Whenever the administrative machine broke down or failed to provide the necessities, the French reverted to the old system of ‘la
maraude
’. Every so often a company or similar unit would send out eight or ten men under a corporal into the areas alongside the line of march. These little bands would fan out through local villages and farms, paying for what they took, and rejoin their company a few days later, their carts laden with grain, eggs, chickens, vegetables and other victuals, driving before them a small herd of cattle. From time to time the main force would halt in order to allow the foraging parties to catch up.
As the French armies were conscripted, a company usually contained a baker, a cobbler, a tailor’s apprentice, a cooper, a blacksmith and a wheelwright, so not only could they bake their own bread, but also, given an occasional purchase of cloth, leather, iron and other raw materials, they could mend their uniforms, boots, equipment and wagons.

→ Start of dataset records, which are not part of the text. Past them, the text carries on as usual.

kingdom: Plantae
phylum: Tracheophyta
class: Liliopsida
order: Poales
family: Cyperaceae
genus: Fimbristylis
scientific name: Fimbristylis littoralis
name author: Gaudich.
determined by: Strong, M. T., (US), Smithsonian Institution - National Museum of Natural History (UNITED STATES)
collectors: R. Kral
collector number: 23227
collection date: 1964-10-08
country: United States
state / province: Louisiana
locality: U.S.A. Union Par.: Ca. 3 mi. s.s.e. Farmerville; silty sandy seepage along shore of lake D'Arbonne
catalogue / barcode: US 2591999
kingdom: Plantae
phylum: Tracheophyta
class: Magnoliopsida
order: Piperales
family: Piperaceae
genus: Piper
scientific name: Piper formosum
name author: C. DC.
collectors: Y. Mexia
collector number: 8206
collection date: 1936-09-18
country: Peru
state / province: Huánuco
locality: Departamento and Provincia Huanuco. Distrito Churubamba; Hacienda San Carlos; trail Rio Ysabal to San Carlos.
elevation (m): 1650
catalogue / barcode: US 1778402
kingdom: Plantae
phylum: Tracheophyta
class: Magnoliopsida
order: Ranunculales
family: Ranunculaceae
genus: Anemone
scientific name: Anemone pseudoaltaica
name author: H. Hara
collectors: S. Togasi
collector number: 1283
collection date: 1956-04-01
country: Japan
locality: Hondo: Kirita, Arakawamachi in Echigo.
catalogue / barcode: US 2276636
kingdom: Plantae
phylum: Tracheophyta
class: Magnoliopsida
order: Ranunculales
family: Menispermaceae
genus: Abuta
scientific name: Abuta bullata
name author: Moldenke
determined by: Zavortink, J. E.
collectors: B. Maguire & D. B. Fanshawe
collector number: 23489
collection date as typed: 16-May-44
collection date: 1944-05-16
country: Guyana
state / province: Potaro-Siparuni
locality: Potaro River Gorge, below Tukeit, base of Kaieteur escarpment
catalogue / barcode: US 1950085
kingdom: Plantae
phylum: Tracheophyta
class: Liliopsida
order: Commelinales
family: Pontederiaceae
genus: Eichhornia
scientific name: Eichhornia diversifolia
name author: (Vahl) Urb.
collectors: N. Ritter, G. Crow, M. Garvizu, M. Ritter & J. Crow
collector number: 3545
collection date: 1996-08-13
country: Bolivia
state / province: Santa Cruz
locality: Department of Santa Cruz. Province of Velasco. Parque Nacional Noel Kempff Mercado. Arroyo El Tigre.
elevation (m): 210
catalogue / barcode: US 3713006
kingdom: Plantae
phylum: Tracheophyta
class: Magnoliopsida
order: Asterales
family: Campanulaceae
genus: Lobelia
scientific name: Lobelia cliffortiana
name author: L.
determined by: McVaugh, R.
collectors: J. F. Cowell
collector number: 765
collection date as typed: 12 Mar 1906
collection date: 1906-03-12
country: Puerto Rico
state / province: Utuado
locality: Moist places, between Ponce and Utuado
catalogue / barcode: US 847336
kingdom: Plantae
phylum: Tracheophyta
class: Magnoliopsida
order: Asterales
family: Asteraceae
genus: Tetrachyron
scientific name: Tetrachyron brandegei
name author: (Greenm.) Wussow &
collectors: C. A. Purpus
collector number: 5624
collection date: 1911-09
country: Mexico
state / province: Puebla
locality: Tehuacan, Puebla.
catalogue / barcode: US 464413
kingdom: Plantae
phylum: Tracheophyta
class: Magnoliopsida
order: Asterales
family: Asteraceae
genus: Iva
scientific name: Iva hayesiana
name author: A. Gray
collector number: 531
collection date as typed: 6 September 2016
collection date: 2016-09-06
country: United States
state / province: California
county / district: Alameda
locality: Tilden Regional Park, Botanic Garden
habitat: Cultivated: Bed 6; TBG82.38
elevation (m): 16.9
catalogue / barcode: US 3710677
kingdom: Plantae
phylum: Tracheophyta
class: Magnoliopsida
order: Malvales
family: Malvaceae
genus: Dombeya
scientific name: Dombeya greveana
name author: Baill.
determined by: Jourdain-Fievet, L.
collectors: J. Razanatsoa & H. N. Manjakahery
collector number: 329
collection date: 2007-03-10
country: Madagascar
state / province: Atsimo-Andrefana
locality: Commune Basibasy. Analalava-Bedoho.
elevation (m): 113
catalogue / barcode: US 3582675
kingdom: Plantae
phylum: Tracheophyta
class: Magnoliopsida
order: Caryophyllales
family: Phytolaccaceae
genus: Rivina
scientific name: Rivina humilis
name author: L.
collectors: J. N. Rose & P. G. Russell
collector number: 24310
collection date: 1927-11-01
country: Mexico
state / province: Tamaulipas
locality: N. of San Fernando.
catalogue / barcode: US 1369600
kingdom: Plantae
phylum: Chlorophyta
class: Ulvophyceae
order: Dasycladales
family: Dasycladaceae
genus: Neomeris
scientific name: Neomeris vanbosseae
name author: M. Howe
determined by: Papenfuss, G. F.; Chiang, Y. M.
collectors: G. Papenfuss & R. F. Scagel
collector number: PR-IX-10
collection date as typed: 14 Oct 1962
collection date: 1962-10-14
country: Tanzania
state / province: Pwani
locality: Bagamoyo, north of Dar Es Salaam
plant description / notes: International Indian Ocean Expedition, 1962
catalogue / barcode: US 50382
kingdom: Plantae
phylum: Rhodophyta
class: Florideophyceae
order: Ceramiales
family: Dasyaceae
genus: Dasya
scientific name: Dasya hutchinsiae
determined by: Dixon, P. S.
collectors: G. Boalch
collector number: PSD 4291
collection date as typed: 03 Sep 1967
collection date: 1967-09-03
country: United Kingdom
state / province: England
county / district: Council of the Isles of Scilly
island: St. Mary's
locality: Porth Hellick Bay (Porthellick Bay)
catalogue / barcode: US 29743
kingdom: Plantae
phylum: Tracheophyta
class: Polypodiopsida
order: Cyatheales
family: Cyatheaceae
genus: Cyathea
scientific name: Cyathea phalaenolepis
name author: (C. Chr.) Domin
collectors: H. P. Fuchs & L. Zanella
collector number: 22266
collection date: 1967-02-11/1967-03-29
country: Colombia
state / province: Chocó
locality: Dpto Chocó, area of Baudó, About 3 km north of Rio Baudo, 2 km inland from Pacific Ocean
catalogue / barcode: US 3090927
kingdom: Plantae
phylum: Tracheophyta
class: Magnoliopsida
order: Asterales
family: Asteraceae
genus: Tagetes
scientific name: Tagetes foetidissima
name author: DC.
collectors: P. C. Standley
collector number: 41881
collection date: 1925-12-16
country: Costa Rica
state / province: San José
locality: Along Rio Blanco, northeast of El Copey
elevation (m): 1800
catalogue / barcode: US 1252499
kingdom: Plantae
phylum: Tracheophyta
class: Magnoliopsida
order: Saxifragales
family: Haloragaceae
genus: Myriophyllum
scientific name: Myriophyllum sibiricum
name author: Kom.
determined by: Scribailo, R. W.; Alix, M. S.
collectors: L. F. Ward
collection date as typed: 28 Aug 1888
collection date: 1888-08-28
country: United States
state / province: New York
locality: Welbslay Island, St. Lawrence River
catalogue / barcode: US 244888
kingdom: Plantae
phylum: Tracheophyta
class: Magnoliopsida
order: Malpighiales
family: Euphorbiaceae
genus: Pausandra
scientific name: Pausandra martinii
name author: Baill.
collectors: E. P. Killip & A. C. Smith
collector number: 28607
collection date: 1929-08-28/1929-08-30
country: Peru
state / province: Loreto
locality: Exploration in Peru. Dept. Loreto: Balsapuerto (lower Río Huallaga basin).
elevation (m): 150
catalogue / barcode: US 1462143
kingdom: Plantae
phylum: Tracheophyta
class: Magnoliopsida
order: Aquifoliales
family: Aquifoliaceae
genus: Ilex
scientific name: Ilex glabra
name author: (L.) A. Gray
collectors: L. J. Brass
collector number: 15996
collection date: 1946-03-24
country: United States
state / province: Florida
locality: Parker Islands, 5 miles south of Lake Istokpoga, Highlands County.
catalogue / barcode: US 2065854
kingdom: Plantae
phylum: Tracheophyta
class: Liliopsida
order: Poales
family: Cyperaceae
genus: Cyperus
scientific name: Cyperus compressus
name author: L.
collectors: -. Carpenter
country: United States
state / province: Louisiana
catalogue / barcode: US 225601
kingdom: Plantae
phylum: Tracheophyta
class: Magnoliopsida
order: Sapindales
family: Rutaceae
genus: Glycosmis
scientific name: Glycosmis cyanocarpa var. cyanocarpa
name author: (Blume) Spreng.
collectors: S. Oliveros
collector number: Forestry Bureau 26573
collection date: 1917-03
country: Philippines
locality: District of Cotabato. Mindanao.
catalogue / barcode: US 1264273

For everything else, there was the
cantinière
or suttler-woman, something of an institution, unique to the French army. ‘These ladies usually started out by following a soldier who had inspired tender feelings in them,’ explained Lieutenant Blaze de Bury. ‘You would see them first walking along with a cask of
eau-de-vie
slung round their neck. A week later, they would be comfortably seated on a horse someone had
found
, draped, to the right, to the left, in front, behind, with casks, saveloys, cheeses and sausages in precarious equilibrium. A month would not pass that a cart harnessed with a couple of horses
and filled with provisions of every kind would not be testifying to the growing prosperity of their enterprise.’